Prompt » The answer must be every line from the listing that holds the string "major".

Dataset records »

=== Section Start ===

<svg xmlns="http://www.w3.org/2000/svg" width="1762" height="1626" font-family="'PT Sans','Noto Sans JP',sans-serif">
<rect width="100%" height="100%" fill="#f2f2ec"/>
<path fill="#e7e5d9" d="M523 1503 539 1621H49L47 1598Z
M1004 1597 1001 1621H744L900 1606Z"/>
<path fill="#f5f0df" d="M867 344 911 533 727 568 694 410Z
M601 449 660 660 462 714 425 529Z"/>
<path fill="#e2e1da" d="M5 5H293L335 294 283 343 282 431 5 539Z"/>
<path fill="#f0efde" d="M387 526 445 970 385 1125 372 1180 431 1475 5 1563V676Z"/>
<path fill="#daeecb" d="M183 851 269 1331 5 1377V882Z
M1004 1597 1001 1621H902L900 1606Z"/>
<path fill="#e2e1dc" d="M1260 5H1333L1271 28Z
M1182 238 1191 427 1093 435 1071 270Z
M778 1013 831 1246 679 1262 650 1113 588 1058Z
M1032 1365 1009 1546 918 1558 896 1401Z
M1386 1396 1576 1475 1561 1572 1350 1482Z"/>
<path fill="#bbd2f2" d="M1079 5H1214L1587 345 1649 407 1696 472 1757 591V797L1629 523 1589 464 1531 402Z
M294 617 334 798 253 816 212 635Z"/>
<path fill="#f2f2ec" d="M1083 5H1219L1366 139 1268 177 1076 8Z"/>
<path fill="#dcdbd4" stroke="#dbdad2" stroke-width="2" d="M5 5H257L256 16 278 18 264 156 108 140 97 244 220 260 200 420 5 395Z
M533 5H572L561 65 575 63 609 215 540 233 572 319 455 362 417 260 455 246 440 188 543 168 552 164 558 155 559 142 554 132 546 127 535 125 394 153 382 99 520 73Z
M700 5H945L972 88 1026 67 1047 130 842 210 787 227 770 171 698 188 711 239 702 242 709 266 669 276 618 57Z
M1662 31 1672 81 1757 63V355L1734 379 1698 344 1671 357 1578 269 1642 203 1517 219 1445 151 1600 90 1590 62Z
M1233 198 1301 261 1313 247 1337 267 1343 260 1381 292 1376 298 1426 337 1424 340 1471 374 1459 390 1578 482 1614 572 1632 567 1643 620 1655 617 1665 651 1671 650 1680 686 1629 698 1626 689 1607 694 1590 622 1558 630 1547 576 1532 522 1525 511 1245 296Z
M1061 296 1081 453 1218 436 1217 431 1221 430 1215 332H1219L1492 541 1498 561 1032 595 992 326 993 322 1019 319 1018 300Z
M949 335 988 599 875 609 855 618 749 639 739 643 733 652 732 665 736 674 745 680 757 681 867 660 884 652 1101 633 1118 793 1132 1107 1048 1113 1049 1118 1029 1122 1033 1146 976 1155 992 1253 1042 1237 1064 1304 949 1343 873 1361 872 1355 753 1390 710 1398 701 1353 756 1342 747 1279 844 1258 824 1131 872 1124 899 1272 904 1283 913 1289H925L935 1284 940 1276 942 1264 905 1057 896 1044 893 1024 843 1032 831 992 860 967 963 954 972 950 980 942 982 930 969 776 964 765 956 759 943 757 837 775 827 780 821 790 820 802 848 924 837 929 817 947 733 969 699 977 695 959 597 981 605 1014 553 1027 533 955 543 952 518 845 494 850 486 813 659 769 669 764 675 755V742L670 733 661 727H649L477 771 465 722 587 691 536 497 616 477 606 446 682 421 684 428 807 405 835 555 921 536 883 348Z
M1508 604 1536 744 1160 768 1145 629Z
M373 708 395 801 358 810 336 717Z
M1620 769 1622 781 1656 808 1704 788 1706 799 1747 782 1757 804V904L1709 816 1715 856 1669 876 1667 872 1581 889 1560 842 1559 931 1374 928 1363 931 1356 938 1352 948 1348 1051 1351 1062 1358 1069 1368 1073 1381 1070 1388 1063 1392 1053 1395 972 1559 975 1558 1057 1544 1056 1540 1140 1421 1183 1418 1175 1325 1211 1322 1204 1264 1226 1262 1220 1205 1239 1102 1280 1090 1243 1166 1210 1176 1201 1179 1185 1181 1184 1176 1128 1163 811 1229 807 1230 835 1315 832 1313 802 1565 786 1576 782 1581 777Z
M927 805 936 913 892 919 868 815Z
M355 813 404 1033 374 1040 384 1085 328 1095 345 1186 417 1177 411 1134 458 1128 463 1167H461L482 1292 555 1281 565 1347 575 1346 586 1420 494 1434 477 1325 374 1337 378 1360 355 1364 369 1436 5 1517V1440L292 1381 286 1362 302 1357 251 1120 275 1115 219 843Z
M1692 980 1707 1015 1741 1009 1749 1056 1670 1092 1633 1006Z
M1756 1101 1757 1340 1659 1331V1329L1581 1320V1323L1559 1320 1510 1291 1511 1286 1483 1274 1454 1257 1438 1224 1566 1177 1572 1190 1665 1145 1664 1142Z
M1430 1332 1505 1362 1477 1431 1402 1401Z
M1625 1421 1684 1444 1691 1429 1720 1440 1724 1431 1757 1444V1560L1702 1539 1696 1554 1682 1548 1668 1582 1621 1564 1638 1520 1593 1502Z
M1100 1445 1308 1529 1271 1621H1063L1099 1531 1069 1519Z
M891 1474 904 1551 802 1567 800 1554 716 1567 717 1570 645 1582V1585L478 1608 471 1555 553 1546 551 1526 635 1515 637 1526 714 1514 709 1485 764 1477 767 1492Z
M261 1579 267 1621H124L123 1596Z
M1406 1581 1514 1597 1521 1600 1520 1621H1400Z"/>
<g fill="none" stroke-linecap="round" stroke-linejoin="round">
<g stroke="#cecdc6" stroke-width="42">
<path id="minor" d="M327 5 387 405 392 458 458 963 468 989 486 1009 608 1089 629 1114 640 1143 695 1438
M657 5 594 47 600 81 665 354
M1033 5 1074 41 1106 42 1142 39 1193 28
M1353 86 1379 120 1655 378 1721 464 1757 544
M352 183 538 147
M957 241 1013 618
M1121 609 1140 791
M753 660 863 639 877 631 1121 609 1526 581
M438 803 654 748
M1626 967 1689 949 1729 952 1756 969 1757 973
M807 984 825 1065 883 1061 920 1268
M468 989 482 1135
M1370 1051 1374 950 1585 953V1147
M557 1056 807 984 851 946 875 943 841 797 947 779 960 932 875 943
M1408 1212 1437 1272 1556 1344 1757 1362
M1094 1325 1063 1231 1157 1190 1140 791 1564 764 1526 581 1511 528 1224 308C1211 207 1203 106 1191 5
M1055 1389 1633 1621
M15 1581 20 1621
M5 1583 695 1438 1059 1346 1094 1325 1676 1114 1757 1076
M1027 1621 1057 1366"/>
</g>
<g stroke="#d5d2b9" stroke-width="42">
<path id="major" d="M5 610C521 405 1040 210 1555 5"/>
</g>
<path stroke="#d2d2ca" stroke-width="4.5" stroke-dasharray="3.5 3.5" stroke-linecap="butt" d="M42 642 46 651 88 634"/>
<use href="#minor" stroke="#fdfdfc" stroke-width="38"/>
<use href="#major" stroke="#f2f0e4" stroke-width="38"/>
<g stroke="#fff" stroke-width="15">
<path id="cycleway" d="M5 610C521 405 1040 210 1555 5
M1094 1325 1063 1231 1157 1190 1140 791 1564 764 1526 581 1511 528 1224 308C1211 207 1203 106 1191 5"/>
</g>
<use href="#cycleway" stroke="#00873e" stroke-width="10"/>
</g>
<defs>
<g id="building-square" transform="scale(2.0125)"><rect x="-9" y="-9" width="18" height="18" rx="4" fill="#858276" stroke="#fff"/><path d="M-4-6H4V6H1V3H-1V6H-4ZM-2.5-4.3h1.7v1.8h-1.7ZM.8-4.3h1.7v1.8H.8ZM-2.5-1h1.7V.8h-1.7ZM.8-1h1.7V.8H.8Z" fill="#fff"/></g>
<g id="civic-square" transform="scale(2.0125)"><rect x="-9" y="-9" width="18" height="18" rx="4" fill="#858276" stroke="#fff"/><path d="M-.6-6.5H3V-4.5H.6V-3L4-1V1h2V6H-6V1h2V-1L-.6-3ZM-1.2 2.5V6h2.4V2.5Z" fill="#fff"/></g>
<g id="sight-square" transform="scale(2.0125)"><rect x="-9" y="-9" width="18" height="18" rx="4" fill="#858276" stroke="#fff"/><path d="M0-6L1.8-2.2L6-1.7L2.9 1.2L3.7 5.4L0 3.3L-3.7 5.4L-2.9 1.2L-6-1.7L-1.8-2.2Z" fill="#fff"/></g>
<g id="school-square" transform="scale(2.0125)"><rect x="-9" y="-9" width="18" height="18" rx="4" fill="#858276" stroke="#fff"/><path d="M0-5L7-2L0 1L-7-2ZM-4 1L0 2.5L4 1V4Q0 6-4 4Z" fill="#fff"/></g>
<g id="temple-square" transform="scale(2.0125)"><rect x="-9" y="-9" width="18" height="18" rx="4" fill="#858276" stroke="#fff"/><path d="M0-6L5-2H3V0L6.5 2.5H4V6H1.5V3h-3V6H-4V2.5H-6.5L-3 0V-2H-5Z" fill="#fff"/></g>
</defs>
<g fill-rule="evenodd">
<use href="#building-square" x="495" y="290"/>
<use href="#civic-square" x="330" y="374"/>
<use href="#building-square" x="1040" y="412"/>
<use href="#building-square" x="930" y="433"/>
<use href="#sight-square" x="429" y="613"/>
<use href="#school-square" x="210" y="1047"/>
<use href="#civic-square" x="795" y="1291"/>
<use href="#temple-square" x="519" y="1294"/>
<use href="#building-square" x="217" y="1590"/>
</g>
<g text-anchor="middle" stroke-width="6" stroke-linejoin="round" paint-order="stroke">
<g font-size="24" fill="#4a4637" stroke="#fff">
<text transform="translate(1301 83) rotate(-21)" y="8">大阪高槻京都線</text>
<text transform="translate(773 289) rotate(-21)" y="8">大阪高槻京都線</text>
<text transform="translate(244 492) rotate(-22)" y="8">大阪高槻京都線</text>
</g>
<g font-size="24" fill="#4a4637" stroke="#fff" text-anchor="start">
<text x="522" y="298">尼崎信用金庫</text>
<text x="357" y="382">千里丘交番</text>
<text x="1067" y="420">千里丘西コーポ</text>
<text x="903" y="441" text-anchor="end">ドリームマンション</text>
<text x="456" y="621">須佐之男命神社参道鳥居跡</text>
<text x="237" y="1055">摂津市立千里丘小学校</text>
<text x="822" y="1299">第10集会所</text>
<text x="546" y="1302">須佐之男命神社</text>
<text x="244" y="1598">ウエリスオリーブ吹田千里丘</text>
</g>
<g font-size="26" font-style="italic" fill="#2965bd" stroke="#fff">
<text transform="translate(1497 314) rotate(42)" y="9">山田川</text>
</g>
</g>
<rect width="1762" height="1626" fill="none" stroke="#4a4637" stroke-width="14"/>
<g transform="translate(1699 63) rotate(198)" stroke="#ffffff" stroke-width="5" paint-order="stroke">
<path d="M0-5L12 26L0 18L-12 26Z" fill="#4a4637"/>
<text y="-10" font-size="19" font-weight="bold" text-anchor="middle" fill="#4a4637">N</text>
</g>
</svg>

=== Section End ===

Result »
<path id="major" d="M5 610C521 405 1040 210 1555 5"/>
<use href="#major" stroke="#f2f0e4" stroke-width="38"/>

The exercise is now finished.